So, I want to know who the wise guy at NBC is who decided that the Olympic Games would be best watched if they only put them on late at night. Honestly, coverage doesn't start until 8:00 PM, and the actual competition doesn't end until around 11:30 to midnight. WHAT THE HELL?????
Gee, I wonder why more people aren't watching the games! Maybe it's because when you have to get up at the buttcrack of dawn, you're in no mood to sacrifice several hours of sleep! But I guess the braindead, slackjawed, half-wit drooling morons at NBC think that EVERYBODY stays up till midnight, even when they have to wake up way to damn early in order to get to work on time. And the COMMERCIALS! Every five minutes, and they make sure to put them in the most inopportune places.
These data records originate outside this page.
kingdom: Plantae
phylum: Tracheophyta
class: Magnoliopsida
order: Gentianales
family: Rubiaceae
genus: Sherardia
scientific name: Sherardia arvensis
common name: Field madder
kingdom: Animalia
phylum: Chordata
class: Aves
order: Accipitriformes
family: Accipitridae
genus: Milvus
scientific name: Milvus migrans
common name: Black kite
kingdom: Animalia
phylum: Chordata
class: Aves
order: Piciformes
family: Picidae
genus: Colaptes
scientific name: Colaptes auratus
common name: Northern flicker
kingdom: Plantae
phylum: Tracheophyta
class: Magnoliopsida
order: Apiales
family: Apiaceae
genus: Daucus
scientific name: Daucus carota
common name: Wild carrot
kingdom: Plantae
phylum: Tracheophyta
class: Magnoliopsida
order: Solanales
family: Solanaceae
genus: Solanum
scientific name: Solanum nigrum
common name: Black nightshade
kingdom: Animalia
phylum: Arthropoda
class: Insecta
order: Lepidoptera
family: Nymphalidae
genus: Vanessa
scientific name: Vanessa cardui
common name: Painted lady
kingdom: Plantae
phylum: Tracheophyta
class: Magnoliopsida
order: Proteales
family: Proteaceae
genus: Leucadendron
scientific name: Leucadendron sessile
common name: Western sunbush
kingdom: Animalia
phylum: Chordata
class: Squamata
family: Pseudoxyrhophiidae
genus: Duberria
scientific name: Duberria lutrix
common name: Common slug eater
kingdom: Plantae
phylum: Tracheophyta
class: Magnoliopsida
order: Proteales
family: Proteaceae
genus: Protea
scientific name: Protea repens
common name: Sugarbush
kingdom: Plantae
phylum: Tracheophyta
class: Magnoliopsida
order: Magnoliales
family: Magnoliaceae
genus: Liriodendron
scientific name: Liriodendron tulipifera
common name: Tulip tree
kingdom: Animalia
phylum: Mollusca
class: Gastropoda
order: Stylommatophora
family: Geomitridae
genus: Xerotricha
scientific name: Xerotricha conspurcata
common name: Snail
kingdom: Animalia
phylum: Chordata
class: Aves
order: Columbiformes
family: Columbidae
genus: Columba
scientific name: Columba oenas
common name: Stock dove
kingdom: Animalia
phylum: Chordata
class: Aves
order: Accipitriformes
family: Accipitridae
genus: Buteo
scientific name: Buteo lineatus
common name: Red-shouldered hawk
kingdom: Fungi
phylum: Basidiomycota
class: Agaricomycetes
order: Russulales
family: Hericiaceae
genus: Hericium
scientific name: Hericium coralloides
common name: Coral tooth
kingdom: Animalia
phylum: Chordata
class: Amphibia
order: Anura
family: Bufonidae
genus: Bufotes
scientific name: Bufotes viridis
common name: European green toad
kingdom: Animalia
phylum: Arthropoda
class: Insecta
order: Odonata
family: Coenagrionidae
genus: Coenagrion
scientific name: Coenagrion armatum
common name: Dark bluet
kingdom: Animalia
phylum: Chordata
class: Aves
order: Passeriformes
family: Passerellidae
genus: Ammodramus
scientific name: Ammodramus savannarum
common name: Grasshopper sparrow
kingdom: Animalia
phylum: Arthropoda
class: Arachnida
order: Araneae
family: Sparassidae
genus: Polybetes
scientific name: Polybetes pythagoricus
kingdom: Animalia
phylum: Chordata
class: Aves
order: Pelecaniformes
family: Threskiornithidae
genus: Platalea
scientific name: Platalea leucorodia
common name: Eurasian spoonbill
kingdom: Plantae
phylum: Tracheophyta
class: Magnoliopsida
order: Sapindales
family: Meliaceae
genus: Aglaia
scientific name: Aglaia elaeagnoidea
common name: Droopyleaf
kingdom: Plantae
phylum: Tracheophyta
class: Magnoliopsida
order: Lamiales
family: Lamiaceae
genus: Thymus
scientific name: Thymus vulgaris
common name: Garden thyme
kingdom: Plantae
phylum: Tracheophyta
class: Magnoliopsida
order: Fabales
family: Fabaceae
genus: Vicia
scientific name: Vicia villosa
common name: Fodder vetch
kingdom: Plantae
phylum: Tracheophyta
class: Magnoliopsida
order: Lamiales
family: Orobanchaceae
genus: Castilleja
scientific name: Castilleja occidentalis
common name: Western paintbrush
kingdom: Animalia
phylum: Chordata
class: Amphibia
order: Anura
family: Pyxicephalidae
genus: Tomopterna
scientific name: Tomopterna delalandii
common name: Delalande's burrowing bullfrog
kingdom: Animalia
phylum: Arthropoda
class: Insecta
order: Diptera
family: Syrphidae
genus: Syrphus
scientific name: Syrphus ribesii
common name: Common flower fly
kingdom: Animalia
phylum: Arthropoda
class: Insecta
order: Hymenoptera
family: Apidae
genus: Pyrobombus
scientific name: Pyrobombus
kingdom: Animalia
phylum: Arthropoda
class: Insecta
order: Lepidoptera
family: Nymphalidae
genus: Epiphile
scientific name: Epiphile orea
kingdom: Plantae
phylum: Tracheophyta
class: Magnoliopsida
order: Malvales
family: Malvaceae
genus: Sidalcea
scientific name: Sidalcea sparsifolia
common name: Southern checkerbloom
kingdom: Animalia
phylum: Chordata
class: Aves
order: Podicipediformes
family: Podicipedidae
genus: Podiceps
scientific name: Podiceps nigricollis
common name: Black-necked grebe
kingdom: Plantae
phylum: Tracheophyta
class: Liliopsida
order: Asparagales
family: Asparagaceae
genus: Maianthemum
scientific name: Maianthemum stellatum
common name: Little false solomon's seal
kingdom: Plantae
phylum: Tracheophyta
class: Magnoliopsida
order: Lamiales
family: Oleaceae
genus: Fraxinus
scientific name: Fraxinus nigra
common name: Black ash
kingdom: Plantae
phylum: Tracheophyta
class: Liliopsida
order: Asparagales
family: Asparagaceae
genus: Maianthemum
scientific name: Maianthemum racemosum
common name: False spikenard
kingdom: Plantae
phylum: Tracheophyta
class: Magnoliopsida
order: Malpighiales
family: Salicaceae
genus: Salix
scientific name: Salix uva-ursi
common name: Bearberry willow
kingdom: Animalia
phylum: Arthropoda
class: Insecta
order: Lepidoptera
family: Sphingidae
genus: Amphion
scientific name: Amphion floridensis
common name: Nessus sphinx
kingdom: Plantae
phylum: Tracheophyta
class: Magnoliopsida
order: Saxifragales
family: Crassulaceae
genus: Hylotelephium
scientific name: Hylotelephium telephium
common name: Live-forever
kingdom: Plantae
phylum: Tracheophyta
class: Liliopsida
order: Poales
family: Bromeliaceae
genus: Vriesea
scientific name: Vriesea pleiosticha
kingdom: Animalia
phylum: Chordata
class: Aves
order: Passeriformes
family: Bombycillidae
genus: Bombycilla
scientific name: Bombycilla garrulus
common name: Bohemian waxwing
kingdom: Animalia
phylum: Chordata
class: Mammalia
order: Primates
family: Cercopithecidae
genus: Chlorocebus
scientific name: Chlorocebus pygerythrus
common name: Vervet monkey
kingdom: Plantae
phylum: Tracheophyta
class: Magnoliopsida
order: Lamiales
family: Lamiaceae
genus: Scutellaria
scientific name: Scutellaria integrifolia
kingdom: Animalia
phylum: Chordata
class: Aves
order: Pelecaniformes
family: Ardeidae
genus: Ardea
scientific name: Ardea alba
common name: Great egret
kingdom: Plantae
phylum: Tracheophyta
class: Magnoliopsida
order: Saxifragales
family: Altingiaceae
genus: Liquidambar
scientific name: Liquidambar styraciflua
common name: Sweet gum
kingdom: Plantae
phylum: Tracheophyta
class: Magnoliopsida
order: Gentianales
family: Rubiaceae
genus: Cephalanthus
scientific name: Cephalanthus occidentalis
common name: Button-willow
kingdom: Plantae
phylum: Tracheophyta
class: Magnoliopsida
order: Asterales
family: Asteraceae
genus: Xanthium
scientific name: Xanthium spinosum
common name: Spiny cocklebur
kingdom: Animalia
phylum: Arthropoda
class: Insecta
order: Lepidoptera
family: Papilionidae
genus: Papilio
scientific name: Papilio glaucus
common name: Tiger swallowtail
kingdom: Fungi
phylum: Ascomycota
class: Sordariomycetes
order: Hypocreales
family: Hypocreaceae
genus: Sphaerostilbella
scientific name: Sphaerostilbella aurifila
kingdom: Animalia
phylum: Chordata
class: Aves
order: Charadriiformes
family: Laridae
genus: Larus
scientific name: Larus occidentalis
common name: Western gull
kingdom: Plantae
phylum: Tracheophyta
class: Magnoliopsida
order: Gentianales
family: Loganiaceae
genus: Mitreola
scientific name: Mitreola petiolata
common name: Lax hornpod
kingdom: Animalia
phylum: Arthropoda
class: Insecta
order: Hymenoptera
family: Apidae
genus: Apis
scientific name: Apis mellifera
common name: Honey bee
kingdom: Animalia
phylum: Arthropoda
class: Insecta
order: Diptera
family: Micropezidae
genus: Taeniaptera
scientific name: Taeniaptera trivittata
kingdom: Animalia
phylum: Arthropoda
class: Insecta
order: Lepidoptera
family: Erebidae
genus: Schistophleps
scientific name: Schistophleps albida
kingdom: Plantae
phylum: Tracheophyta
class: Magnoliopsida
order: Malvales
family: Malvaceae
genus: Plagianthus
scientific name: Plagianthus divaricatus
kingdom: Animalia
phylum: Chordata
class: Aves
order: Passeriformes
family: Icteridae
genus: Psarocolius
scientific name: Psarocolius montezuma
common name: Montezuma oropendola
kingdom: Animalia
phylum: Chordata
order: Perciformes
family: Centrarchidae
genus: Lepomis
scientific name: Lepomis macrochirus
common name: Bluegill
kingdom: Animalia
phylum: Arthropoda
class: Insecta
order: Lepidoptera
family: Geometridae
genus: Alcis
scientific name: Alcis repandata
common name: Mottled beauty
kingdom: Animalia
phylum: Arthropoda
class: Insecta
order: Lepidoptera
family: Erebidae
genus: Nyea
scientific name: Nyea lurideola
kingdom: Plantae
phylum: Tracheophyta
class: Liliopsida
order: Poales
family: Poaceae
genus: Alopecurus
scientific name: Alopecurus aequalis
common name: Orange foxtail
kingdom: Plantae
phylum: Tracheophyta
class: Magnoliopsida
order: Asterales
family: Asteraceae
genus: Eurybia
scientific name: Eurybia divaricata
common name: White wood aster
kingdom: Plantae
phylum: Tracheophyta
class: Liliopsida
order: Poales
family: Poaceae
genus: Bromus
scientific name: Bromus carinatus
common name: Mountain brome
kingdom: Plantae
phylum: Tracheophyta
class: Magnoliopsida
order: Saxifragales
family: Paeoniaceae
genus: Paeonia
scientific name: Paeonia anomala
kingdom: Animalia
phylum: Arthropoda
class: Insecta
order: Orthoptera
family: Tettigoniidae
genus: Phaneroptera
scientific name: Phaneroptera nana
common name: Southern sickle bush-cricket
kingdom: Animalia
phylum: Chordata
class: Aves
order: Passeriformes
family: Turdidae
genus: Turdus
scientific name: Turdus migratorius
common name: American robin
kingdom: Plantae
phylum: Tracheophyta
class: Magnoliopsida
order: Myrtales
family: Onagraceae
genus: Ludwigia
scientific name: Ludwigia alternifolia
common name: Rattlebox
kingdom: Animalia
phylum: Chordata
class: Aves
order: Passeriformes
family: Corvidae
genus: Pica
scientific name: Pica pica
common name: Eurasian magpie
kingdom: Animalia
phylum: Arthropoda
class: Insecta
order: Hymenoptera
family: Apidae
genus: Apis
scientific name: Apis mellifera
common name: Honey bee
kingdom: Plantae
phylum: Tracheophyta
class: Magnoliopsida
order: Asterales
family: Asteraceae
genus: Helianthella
I'm personally boycotting each and every company I see a commercial for on NBC when I'm trying to watch the games. GEICO? No go. Nexium? Alka-seltzer, bitch! I got yer little purple pill right here, only it's not purple it's more of a tan-peach color, has five fingers, and is about to wrap itself around your scrawny neck!
Ya know what? Maybe I should just follow Steve's example and forgo the games entirely. I'm tired of pretending that women with more facial hair than me and voices that make Barry White sound positively sproano-ish aren't using performance enhancing drugs. It used to be the Eastern Bloc, because the Soviets were desperate to prove that they were better than America. East German females were shaving more often than my dad, and had voices that attracted such animals as bull moose and grizzly bears with their deep, delicate basso tones. "No, I do not use steroids. Now excuse, I must go wax my back." They'd give interviews where you could practically see the marks of the horseneedles they used to juice up. Now it's the Asian communists, and every one else out there who wanted to use the secret "drink". Do you think those Eastern Bloc coaches just left the sport? Hell no, they got hired by every other country looking to take a Tall Dog down, and they brought their magic bags of goodies with them. Training and nutrition can only go so far. Modern science is helping with the rest.
I'm not even going to mention Olympic "security".
There are a few sports I'd like to watch. Gymnastics, both women's and men's. I don't care what drugs are out there, I have yet to see a drug that turns people into a human Rubiks Snake. Equestrian. The shooting events. I mean, I can find any number of replays of the swimming, the diving, the syncronized diving (WTF??? Who came up with THAT?), but try to find the 100m air rifle competition and you're SOL. Same with archery, skeet shooting, and anything that might have to do with firearms or other tools that make the GFW's poop their pants. ("EEEK! BOW AND ARROWS! REGULATE! REGULATE!") And even if they DID show those events it would probably be at 1:30 in the morning while I'm sleeping.
Screw it, maybe I should just wait for the Winter Olympics. They haven't been as tainted as the Summer Olympics, except for Ice Skating, which has always been as crooked as the Mafia during Prohibition, and I never watch that anyways. I'm into the Biathalon.